» **Task input**:
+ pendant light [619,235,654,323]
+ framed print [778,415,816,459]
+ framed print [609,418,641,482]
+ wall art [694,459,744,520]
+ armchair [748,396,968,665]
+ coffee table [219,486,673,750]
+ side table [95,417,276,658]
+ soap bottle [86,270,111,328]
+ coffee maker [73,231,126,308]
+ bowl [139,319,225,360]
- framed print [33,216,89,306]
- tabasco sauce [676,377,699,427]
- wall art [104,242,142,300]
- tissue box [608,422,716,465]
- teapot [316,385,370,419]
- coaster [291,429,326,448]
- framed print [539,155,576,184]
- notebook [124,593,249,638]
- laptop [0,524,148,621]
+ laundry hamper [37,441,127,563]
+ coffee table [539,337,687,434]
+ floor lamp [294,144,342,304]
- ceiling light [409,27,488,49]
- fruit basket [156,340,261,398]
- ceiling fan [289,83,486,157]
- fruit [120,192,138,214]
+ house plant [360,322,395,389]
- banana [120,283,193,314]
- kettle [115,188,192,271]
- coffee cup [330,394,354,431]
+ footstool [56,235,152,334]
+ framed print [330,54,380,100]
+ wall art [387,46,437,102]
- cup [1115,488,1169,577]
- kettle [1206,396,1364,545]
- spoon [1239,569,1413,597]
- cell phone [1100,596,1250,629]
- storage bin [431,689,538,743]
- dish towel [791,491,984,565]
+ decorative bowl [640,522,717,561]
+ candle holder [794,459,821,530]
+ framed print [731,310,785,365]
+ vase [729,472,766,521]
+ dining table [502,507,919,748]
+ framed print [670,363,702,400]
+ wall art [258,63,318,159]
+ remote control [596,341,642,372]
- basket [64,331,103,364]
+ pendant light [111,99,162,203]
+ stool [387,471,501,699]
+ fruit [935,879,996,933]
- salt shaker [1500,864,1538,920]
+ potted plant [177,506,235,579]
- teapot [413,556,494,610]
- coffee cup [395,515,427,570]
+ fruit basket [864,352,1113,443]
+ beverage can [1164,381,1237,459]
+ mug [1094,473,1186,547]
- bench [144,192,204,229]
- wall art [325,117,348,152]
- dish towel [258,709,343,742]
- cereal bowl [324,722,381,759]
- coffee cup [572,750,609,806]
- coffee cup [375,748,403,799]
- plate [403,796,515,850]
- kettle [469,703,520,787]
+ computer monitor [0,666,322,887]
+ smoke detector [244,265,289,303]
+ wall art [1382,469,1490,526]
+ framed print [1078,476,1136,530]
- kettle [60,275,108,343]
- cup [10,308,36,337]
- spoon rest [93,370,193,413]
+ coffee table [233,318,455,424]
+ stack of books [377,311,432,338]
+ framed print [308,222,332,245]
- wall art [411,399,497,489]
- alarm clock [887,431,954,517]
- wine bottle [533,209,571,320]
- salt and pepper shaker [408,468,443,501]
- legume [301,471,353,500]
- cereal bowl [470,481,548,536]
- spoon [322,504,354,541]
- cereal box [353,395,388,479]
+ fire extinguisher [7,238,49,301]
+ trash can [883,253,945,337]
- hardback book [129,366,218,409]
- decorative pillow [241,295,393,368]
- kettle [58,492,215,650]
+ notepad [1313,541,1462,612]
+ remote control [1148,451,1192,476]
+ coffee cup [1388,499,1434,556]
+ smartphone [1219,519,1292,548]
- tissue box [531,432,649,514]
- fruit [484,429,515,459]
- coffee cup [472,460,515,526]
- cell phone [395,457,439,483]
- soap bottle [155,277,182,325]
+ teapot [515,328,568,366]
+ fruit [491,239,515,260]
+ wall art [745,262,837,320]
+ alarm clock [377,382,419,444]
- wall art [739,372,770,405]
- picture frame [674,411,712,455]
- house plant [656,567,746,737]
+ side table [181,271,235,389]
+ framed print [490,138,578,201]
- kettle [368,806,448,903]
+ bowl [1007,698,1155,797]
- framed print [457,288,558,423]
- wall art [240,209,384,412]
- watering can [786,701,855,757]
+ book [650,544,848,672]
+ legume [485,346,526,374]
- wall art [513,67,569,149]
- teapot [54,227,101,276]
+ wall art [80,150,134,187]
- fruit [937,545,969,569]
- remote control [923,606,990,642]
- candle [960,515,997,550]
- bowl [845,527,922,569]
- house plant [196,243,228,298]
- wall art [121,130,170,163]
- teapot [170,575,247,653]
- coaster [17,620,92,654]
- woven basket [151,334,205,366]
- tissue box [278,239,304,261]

» **Work instructions**: A full, exact repeat of the entries above is required.

» **Result**:
+ pendant light [619,235,654,323]
+ framed print [778,415,816,459]
+ framed print [609,418,641,482]
+ wall art [694,459,744,520]
+ armchair [748,396,968,665]
+ coffee table [219,486,673,750]
+ side table [95,417,276,658]
+ soap bottle [86,270,111,328]
+ coffee maker [73,231,126,308]
+ bowl [139,319,225,360]
- framed print [33,216,89,306]
- tabasco sauce [676,377,699,427]
- wall art [104,242,142,300]
- tissue box [608,422,716,465]
- teapot [316,385,370,419]
- coaster [291,429,326,448]
- framed print [539,155,576,184]
- notebook [124,593,249,638]
- laptop [0,524,148,621]
+ laundry hamper [37,441,127,563]
+ coffee table [539,337,687,434]
+ floor lamp [294,144,342,304]
- ceiling light [409,27,488,49]
- fruit basket [156,340,261,398]
- ceiling fan [289,83,486,157]
- fruit [120,192,138,214]
+ house plant [360,322,395,389]
- banana [120,283,193,314]
- kettle [115,188,192,271]
- coffee cup [330,394,354,431]
+ footstool [56,235,152,334]
+ framed print [330,54,380,100]
+ wall art [387,46,437,102]
- cup [1115,488,1169,577]
- kettle [1206,396,1364,545]
- spoon [1239,569,1413,597]
- cell phone [1100,596,1250,629]
- storage bin [431,689,538,743]
- dish towel [791,491,984,565]
+ decorative bowl [640,522,717,561]
+ candle holder [794,459,821,530]
+ framed print [731,310,785,365]
+ vase [729,472,766,521]
+ dining table [502,507,919,748]
+ framed print [670,363,702,400]
+ wall art [258,63,318,159]
+ remote control [596,341,642,372]
- basket [64,331,103,364]
+ pendant light [111,99,162,203]
+ stool [387,471,501,699]
+ fruit [935,879,996,933]
- salt shaker [1500,864,1538,920]
+ potted plant [177,506,235,579]
- teapot [413,556,494,610]
- coffee cup [395,515,427,570]
+ fruit basket [864,352,1113,443]
+ beverage can [1164,381,1237,459]
+ mug [1094,473,1186,547]
- bench [144,192,204,229]
- wall art [325,117,348,152]
- dish towel [258,709,343,742]
- cereal bowl [324,722,381,759]
- coffee cup [572,750,609,806]
- coffee cup [375,748,403,799]
- plate [403,796,515,850]
- kettle [469,703,520,787]
+ computer monitor [0,666,322,887]
+ smoke detector [244,265,289,303]
+ wall art [1382,469,1490,526]
+ framed print [1078,476,1136,530]
- kettle [60,275,108,343]
- cup [10,308,36,337]
- spoon rest [93,370,193,413]
+ coffee table [233,318,455,424]
+ stack of books [377,311,432,338]
+ framed print [308,222,332,245]
- wall art [411,399,497,489]
- alarm clock [887,431,954,517]
- wine bottle [533,209,571,320]
- salt and pepper shaker [408,468,443,501]
- legume [301,471,353,500]
- cereal bowl [470,481,548,536]
- spoon [322,504,354,541]
- cereal box [353,395,388,479]
+ fire extinguisher [7,238,49,301]
+ trash can [883,253,945,337]
- hardback book [129,366,218,409]
- decorative pillow [241,295,393,368]
- kettle [58,492,215,650]
+ notepad [1313,541,1462,612]
+ remote control [1148,451,1192,476]
+ coffee cup [1388,499,1434,556]
+ smartphone [1219,519,1292,548]
- tissue box [531,432,649,514]
- fruit [484,429,515,459]
- coffee cup [472,460,515,526]
- cell phone [395,457,439,483]
- soap bottle [155,277,182,325]
+ teapot [515,328,568,366]
+ fruit [491,239,515,260]
+ wall art [745,262,837,320]
+ alarm clock [377,382,419,444]
- wall art [739,372,770,405]
- picture frame [674,411,712,455]
- house plant [656,567,746,737]
+ side table [181,271,235,389]
+ framed print [490,138,578,201]
- kettle [368,806,448,903]
+ bowl [1007,698,1155,797]
- framed print [457,288,558,423]
- wall art [240,209,384,412]
- watering can [786,701,855,757]
+ book [650,544,848,672]
+ legume [485,346,526,374]
- wall art [513,67,569,149]
- teapot [54,227,101,276]
+ wall art [80,150,134,187]
- fruit [937,545,969,569]
- remote control [923,606,990,642]
- candle [960,515,997,550]
- bowl [845,527,922,569]
- house plant [196,243,228,298]
- wall art [121,130,170,163]
- teapot [170,575,247,653]
- coaster [17,620,92,654]
- woven basket [151,334,205,366]
- tissue box [278,239,304,261]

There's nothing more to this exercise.